Years after the Google Photos error, the company encountered a similar issue with its Nest home security camera during internal testing, according to people familiar with the incident who worked at Google at the time. Nest cameras, which use AI to determine whether people on the premises are familiar or unfamiliar, mistook some black people for animals. Google rushed to fix the problem before users could access the product, the person said.

But Nest customers continue to complain about other flaws on the company’s forums. In 2021, a customer received an alert that her mother rang the doorbell but her mother-in-law was behind her door. When users complained that the system was confusing faces they marked as “familiar,” a forum customer support representative advised them to remove all labels and start over.

“Our goal is to make sure this type of mistake never happens again,” said Google spokeswoman Marconi. He added that the company has improved its technology “by partnering with experts and diversifying its image dataset.”

In 2019, Google tried to improve facial recognition on Android phones by increasing the number of dark-skinned people in its dataset. But the contractors Google hired to collect the facial scans reportedly resorted to nasty tactics to make up for the lack of diverse data. They targeted homeless people and students. Google executives called the incident “extremely disturbing” at the time.
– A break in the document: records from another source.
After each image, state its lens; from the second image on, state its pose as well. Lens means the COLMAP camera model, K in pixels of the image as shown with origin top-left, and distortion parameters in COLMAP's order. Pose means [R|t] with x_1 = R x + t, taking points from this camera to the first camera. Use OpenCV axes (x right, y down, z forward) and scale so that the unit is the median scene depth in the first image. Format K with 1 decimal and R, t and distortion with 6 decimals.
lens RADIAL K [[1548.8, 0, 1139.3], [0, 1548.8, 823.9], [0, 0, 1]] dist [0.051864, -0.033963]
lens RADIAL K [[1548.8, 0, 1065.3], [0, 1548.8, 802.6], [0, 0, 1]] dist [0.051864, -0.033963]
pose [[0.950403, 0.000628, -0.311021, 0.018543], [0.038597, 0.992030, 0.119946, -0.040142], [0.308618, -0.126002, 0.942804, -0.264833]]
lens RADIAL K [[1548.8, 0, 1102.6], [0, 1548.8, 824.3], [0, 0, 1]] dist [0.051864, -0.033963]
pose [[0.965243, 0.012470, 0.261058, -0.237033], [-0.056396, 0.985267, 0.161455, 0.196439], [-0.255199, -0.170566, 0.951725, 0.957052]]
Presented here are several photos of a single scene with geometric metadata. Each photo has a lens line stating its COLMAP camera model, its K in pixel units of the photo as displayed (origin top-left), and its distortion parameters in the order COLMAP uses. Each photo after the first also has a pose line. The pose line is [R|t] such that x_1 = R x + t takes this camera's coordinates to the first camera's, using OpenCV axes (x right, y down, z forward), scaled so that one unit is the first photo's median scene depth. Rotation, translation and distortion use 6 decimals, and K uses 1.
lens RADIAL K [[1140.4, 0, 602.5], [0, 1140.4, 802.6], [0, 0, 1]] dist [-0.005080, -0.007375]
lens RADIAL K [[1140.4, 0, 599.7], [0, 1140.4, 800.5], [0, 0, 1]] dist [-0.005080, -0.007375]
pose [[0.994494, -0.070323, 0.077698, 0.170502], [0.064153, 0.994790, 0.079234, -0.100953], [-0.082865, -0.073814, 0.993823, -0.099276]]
Google worked behind the scenes to improve its technology, but never allowed users to appreciate its efforts.

Margaret Mitchell, a researcher and co-founder of Google’s Ethics AI group, joined the company after the gorilla incident and worked with the photography team. In her recent interview, she said she supports Google’s decision to remove the gorilla label “at least for the time being.”

“Instead of perpetuating harmful stereotypes, we have to think about how often we need to label gorillas,” Dr. Mitchell says. “The benefits do not outweigh the potential harm if done wrong.”

Ordóñez, the same professor, said Google and Apple may have been able to distinguish between primates and humans, but they didn’t want to enable the feature because of the reputational risk if it malfunctioned again. I guessed.

Then Google released Google Lens, a more powerful image analysis product. It’s a tool that searches the web by pictures instead of text. Wired In 2018, it was found that even this tool could not identify gorillas.

Dr. Mitchell, who no longer works at Google, says these systems are far from foolproof. With billions of people using Google’s services, even rare glitches that occur to just one of his billion users can surface.

“It’s just one mistake and it has a big social impact,” she said, calling it “the needle in the haystack.”